Shaun White smashed his face into the lip of a frozen halfpipe in October, a gruesome accident that required 62 stitches and threatened to end his career. White, who won the halfpipe gold medal at the 2018 Winter Olympics Games on Wednesday, could have hung up his snowboard, having accomplished everything he could in his sport: two Olympic gold medals, endorsements, riches, mainstream recognition and appeal.
But White wanted one more shot at the Olympics. He got it and he delivered: with his halfpipe gold medal run at these PyeongChang Olympics, Shaun White becomes the first snowboarder in Olympic history to win three gold medals at the Games.
After falling out of first place during previous runs, White grabbed the gold medal with a score of 97.75 on his blistering third and final run of the event.
American officials may as well set up a medals plaza at the Phoenix Snow Park, home of the snowboarding events at these PyeongChang Olympics. The U.S. has now won gold in four straight medals over four straight days here, making all kinds of history along the way. Red Gerard, 17, became the youngest snowboarding gold medalist on Sunday in the men’s slopestyle event.
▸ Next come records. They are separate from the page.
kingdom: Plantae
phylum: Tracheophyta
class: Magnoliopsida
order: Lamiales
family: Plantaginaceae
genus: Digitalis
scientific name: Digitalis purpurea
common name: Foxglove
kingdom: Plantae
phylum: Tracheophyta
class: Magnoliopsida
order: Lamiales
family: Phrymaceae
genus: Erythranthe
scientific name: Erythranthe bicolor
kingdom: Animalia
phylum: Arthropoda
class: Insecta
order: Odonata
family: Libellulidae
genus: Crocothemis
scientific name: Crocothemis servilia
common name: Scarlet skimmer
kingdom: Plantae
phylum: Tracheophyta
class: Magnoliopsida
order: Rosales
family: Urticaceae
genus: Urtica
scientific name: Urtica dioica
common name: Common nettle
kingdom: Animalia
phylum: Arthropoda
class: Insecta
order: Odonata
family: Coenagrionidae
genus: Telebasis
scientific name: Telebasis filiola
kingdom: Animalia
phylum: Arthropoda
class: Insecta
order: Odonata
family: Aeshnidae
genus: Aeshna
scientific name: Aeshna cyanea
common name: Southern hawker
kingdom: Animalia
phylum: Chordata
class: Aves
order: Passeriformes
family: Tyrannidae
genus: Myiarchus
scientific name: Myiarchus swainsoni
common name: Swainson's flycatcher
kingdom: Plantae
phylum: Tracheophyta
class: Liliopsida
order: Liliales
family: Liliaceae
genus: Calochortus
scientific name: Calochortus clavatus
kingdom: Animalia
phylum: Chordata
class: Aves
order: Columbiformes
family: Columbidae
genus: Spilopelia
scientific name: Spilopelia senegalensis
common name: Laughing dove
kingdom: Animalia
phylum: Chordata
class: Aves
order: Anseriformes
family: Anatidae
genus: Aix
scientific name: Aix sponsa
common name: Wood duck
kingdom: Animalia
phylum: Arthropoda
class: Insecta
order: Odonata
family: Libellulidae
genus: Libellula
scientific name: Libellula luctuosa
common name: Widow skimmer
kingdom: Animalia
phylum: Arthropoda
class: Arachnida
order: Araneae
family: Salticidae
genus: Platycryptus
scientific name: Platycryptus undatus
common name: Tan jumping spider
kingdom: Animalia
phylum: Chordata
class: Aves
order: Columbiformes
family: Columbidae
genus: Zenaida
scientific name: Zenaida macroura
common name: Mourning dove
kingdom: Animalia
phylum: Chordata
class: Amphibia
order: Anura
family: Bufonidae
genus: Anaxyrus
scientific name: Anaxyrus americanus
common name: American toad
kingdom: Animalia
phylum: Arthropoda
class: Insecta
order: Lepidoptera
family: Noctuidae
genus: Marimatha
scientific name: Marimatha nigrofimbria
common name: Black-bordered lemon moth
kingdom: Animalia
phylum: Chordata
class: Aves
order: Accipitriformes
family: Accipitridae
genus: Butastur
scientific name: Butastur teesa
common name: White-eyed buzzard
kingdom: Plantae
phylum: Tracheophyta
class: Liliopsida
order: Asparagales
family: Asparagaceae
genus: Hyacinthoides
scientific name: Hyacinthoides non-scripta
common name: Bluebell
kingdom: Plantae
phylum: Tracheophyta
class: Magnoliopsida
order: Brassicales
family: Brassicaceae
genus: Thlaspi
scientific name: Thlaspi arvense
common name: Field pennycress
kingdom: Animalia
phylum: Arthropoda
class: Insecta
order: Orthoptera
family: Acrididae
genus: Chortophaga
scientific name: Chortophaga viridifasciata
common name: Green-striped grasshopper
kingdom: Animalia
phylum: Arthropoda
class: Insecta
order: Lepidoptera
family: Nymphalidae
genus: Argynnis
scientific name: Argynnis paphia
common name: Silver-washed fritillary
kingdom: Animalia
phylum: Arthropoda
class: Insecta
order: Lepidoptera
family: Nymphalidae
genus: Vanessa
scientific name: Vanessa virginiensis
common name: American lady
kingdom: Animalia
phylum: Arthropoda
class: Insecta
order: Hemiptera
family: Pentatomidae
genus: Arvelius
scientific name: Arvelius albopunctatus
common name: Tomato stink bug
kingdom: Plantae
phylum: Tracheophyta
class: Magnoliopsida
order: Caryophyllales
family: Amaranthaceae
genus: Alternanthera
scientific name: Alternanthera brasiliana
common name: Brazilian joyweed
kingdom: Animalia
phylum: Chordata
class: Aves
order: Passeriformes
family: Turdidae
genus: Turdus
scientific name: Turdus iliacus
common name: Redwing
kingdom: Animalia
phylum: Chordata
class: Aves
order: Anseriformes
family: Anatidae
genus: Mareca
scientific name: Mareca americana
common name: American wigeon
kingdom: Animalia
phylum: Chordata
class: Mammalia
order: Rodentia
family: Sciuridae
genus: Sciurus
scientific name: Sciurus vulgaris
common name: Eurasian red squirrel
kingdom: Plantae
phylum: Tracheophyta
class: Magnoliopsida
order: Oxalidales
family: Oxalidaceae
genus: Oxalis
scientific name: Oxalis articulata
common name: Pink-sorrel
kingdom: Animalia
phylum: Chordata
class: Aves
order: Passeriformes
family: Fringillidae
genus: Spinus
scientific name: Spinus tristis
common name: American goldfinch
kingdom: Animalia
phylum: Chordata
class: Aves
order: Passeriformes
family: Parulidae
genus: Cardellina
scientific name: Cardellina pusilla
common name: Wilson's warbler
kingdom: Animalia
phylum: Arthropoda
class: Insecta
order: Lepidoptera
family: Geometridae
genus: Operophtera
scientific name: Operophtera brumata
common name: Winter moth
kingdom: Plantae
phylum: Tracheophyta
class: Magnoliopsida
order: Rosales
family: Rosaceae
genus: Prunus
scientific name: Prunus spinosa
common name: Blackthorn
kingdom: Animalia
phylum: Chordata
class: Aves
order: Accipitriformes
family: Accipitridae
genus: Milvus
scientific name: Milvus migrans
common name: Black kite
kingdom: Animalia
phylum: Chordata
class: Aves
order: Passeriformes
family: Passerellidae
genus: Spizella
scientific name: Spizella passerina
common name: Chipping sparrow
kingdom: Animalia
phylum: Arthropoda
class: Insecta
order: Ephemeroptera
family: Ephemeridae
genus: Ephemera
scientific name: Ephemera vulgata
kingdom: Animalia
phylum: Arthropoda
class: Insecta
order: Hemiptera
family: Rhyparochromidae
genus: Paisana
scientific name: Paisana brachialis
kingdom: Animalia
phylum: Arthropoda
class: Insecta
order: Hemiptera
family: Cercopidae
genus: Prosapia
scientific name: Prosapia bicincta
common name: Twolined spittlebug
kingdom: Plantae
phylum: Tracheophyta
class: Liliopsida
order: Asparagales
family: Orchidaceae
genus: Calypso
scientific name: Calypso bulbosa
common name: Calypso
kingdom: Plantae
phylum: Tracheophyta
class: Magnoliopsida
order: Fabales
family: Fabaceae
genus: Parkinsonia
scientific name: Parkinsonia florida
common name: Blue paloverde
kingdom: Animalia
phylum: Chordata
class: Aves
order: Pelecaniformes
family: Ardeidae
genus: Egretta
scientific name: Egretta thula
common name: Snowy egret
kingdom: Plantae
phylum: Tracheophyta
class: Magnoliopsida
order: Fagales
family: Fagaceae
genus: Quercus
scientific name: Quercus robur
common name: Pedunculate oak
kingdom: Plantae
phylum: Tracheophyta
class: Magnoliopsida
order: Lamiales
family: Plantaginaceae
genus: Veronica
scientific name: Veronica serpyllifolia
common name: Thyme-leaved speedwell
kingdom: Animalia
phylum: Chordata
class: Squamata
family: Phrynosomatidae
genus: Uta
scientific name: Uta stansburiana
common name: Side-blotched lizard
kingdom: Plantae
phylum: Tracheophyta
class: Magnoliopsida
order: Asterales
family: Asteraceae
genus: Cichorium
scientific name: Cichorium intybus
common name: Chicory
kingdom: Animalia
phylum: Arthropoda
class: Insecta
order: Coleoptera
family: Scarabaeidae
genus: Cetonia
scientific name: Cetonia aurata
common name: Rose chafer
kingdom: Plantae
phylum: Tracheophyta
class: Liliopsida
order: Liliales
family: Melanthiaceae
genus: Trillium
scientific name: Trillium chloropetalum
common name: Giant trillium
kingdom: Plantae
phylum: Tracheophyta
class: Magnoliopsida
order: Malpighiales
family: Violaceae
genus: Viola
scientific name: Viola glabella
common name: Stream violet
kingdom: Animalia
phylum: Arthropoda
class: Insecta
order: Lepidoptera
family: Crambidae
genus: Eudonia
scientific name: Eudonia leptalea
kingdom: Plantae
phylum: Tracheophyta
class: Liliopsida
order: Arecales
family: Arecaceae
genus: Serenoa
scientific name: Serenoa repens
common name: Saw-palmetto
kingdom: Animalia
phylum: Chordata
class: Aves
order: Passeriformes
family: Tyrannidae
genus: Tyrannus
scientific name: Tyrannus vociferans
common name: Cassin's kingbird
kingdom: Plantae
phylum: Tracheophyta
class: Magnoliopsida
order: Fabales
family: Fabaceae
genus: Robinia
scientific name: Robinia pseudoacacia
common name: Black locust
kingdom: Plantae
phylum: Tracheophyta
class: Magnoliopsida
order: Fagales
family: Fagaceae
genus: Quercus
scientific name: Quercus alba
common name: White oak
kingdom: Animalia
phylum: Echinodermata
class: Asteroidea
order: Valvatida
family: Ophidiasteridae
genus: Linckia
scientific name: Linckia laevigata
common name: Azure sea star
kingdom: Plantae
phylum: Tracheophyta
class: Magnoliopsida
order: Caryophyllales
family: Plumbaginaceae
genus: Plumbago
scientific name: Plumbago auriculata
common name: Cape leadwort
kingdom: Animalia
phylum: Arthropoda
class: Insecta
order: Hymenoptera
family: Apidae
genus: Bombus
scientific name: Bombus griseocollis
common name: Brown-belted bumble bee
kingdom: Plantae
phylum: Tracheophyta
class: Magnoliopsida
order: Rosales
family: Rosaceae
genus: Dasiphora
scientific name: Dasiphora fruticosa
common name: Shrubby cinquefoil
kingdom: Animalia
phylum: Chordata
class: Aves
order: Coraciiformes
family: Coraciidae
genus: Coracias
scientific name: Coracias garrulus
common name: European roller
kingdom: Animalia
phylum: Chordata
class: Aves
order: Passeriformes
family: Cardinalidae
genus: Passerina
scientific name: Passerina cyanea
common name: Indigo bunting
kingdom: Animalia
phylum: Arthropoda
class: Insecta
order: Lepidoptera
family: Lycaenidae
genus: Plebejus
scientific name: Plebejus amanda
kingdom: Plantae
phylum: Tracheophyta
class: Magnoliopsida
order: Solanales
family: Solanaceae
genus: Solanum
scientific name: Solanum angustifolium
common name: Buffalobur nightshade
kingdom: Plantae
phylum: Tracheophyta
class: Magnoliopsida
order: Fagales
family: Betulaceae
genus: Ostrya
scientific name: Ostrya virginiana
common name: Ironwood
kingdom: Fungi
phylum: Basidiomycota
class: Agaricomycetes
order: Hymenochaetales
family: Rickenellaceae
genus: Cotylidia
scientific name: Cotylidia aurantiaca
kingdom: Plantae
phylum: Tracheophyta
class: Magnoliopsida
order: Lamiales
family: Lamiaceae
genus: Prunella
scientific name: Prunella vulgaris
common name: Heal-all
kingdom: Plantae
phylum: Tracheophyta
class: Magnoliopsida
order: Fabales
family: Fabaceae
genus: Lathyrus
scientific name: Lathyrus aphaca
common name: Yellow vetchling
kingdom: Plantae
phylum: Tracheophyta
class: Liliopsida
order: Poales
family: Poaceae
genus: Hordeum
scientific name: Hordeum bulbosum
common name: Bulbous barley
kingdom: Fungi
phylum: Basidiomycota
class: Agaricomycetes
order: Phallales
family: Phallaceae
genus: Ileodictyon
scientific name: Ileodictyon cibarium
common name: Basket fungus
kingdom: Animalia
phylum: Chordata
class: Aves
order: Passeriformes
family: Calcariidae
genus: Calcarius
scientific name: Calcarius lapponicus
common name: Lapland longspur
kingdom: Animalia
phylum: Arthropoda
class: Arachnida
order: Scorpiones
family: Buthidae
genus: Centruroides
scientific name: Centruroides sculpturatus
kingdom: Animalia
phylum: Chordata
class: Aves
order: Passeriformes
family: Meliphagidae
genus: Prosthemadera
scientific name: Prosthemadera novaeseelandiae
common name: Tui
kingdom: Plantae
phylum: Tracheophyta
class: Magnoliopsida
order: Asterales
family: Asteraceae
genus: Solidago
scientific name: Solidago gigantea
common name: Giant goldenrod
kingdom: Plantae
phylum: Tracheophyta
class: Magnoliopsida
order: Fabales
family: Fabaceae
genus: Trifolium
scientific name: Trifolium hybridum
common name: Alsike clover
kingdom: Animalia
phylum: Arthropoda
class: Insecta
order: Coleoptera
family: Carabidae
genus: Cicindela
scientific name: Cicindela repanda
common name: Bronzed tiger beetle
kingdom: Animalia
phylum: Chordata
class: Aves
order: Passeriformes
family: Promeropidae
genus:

Jamie Anderson, 27, won the women’s slopestyle event Monday, joining White as the only snowboarders to win two Olympic golds (although with his win Wednesday, White now stands alone with three). On Tuesday, Chloe Kim, 17, warmed hearts with her
tweets about breakfast sandwiches and an awesome aerial display. She’s also the first female snowboarder to land back-to-back 1080s — three full revolutions in the air — at the Olympics.
Wish I finished my breakfast sandwich but my stubborn self decided not to and now I'm getting hangry— Chloe Kim (@ChloeKim) February 13, 2018
At 31 years old, White is the grandpa of the group. He stormed onto the Olympic scene as “The Flying Tomato” in 2006, a teenager whose shaggy red mane whipped around the Torino Games. (White has since cut the hair, but while in South Korea still managed to grab a nearly $1,000 burger named in his honor). He repeated his gold run in Vancouver, but failed in Sochi, falling twice in his first run and finishing in fourth place. Sochi devastated White. “You don’t ever really get over it,” White told NBC Sports a year ago.
Controversy has clouded Shaun White’s comeback story. Lena Zawaideh, a former drummer in White’s rock band Bad Things, accused White of sexual harassment in a 2016 lawsuit. “White sent sexually explicit and graphic images to Zawaideh of engorged and erect penises, forced her to watch sexually disturbing videos, including videos sexualizing human fecal matter, and made vulgar sexual remarks to her,” the suit said. White’s attorneys have denied the allegations in the past. White and Zawaideh reached an undisclosed settlement in 2017.
What will these allegations mean for White’s athletic career, and legacy more broadly? The snowboarding world, and Americans as a whole, will sort that out over these next few days and weeks.